*TASKS*
**1)** In the article on Sammy Curran, which pitcher did Curran replace in his only Major League game?
**2)** Quote the stretch of the Sammy Curran article from "MLB statistics" through "a .000 batting average.".

*QUOTED PASSAGE*
- Pitcher
- Born: October 30, 1874 Dorchester, Massachusetts, U.S.
- Died: May 19, 1936 (aged 61) Dorchester, Massachusetts, U.S.
- Batted: UnknownThrew: Left

MLB debut
- August 1, 1902, for the Boston Nationals

Last MLB appearance
- August 1, 1902, for the Boston Nationals

MLB statistics
- Win–loss record: 0–0
- Earned run average: 1.35
- Strikeouts: 3
- Stats at Baseball Reference

Teams
- Boston Nationals (1902);

= Sammy Curran (baseball) =

American baseball player

Simon "Sammy" Francis Curran (October 30, 1874 – May 19, 1936) was an American left-handed, Major League Baseball pitcher during the dead-ball era. He played for the Boston Nationals of the National League for one game on August 1, 1902, at the South End Grounds in Boston against the Chicago Orphans in a relief appearance, replacing Mal Eason. Curran faced 25 batters, struck out three, gave up one earned run on six hits, no walks in 6 2/3 innings for a no decision and an ERA of 1.35. In addition Curran had two plate appearances with no hits including a strikeout, thus ending his career with a .000 batting average.

Curran's professional baseball career also included time in the minor leagues playing for the Manchester Manchesters of the Class F New England League in 1899 and the Norwich Witches of the Class F Connecticut State League in 1901. In total he was recorded as playing 61 games in the minor leagues, winning 12 games and losing nine as a pitcher with Manchester. In addition his batting average was .130 in 1899 and .202 in 1901.

*GIVEN INFORMATION*
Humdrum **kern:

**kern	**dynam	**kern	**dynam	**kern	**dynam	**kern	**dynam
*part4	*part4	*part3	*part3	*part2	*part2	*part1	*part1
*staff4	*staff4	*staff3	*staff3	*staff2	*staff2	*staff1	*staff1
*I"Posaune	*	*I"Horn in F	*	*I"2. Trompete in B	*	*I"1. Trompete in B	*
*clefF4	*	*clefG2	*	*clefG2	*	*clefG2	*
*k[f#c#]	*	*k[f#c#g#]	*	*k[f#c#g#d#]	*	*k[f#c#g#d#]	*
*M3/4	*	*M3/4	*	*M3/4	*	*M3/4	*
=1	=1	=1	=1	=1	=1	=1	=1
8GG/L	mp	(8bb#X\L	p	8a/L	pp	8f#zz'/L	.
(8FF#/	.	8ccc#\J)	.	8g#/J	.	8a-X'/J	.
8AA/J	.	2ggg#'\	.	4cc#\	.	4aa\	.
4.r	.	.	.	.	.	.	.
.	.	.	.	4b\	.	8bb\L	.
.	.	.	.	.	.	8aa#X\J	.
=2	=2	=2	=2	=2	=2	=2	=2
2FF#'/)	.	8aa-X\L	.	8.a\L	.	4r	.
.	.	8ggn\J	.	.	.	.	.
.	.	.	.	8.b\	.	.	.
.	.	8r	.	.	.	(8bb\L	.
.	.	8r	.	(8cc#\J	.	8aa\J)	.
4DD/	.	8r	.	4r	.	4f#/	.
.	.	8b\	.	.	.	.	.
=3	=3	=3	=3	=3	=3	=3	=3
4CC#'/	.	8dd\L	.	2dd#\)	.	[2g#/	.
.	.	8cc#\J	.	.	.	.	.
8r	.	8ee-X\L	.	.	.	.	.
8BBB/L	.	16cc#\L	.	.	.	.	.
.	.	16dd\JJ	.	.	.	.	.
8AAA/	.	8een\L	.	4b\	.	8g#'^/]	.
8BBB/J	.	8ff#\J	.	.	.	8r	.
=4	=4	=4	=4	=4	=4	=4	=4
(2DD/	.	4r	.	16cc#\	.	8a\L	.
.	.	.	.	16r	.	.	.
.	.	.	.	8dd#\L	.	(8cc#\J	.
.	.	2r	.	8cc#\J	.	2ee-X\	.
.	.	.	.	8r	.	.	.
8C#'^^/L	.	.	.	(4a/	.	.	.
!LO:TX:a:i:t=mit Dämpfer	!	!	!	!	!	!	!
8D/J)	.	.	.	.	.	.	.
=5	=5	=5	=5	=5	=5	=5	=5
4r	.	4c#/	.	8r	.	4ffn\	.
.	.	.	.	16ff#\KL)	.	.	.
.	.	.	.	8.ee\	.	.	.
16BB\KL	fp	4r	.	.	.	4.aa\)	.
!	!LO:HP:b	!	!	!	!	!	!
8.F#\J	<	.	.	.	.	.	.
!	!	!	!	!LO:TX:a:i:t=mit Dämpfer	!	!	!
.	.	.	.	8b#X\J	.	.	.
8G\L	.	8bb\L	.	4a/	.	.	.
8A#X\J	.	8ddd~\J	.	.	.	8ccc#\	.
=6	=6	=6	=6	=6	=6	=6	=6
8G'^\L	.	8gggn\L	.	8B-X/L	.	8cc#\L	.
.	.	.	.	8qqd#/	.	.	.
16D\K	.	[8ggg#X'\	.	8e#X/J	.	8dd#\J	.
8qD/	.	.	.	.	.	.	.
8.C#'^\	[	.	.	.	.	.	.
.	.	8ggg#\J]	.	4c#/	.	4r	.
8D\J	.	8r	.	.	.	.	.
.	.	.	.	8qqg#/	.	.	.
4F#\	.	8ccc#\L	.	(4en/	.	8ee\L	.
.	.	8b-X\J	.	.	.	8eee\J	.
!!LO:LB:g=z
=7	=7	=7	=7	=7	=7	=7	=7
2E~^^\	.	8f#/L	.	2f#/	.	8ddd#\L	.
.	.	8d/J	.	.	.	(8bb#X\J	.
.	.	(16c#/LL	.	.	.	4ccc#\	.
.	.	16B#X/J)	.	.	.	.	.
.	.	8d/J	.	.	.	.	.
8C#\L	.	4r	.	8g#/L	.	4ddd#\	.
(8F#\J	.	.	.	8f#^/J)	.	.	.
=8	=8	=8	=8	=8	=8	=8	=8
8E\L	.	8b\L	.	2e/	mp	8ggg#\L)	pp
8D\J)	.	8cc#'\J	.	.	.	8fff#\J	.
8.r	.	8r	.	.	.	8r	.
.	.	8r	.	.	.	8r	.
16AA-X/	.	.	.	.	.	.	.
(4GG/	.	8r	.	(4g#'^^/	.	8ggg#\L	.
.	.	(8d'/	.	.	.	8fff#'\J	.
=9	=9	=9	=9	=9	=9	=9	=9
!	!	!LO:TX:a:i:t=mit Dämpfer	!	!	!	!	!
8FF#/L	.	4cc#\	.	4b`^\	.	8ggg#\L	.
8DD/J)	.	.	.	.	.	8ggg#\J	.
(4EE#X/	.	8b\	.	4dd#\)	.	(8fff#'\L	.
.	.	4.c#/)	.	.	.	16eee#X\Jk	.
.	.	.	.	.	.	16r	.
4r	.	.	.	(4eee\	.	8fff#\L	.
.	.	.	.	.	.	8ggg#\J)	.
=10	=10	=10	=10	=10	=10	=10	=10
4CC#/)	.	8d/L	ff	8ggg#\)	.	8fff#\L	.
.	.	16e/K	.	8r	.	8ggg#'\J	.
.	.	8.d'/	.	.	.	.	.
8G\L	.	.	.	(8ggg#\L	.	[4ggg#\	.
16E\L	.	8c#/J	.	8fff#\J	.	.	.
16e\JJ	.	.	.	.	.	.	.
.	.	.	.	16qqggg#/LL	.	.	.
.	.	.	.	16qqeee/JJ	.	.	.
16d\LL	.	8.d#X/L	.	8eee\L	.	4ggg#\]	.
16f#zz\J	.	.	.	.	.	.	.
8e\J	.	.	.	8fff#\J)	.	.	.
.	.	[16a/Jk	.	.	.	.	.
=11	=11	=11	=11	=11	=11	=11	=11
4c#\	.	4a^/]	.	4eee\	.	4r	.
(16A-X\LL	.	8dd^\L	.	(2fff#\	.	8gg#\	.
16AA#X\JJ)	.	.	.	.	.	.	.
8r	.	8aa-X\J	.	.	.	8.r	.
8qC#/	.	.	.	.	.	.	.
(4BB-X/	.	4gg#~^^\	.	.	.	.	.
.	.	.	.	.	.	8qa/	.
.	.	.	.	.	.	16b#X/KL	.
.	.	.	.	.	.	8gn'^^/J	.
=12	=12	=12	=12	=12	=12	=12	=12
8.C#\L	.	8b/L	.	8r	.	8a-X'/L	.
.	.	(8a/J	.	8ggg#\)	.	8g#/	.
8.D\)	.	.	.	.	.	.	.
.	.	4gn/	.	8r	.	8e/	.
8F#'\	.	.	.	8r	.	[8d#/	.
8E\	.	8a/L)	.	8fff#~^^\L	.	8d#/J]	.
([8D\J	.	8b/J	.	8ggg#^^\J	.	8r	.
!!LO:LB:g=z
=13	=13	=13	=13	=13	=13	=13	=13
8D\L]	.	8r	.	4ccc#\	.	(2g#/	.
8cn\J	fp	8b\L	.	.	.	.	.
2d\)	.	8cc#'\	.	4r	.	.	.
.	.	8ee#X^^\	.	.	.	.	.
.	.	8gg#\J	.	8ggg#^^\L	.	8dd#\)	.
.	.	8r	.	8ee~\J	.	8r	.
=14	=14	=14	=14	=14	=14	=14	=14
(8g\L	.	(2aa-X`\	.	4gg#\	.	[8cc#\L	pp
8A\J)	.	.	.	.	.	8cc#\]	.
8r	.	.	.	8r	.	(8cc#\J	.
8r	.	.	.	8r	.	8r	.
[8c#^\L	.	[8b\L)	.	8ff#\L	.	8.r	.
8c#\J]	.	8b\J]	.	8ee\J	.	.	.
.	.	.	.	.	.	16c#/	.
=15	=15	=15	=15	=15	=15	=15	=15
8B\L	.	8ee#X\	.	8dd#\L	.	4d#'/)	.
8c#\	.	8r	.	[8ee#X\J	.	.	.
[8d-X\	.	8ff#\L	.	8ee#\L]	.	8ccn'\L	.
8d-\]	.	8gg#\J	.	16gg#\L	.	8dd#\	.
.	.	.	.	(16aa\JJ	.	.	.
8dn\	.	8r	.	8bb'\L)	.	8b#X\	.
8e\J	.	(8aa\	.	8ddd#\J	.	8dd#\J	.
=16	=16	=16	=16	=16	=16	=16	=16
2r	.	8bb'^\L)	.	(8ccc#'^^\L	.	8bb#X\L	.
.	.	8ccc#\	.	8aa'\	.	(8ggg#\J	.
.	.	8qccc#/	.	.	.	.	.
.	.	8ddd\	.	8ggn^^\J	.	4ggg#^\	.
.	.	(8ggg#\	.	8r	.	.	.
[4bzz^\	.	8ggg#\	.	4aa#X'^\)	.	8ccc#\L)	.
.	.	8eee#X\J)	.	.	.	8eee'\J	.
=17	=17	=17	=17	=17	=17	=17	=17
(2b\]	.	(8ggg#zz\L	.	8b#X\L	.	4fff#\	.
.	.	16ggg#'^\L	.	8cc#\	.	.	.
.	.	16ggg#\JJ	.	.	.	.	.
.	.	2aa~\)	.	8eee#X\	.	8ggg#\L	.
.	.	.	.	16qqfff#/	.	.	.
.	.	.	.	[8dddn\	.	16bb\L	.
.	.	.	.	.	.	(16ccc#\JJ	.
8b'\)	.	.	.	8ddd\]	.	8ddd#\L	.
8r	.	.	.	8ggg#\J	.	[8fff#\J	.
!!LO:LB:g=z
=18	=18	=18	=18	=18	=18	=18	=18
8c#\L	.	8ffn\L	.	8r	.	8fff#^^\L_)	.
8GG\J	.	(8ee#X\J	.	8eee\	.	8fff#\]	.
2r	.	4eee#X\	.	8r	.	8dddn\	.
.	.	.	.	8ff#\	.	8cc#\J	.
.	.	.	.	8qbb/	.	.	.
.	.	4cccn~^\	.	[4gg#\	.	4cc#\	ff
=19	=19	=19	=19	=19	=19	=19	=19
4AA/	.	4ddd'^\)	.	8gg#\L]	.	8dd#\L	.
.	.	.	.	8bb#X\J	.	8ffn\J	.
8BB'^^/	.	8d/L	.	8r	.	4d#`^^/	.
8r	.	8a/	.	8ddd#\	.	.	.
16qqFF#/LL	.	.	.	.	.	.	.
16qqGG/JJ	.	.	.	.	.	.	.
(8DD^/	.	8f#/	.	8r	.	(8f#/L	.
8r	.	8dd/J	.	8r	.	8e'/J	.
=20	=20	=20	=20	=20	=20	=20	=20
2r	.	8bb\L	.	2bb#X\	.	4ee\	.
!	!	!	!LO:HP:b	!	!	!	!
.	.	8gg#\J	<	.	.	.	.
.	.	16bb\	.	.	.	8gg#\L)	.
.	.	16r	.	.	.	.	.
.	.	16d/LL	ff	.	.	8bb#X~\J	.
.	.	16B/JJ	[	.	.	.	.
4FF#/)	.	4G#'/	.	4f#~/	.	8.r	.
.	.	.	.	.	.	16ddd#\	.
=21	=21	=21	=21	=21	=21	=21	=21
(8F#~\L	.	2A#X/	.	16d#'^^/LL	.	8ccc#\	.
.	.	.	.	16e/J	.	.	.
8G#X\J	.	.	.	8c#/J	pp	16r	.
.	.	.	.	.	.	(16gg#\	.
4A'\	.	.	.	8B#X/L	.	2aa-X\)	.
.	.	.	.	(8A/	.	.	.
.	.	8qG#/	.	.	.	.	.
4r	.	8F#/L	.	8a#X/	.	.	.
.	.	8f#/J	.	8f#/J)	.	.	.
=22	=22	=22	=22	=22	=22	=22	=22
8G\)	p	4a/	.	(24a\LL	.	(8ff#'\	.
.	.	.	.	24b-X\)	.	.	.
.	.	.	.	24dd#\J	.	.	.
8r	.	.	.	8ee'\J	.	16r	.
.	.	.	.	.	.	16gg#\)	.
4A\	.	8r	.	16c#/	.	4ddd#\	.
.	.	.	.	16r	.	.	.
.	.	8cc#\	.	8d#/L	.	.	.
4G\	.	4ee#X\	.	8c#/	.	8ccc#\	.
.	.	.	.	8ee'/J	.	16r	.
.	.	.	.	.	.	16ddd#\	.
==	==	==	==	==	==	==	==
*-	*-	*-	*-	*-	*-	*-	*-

*RESPONSES FOR EACH TASK*
**1)** Mal Eason

**2)**
MLB statistics
- Win–loss record: 0–0
- Earned run average: 1.35
- Strikeouts: 3
- Stats at Baseball Reference

Teams
- Boston Nationals (1902);

= Sammy Curran (baseball) =

American baseball player

Simon "Sammy" Francis Curran (October 30, 1874 – May 19, 1936) was an American left-handed, Major League Baseball pitcher during the dead-ball era. He played for the Boston Nationals of the National League for one game on August 1, 1902, at the South End Grounds in Boston against the Chicago Orphans in a relief appearance, replacing Mal Eason. Curran faced 25 batters, struck out three, gave up one earned run on six hits, no walks in 6 2/3 innings for a no decision and an ERA of 1.35. In addition Curran had two plate appearances with no hits including a strikeout, thus ending his career with a .000 batting average.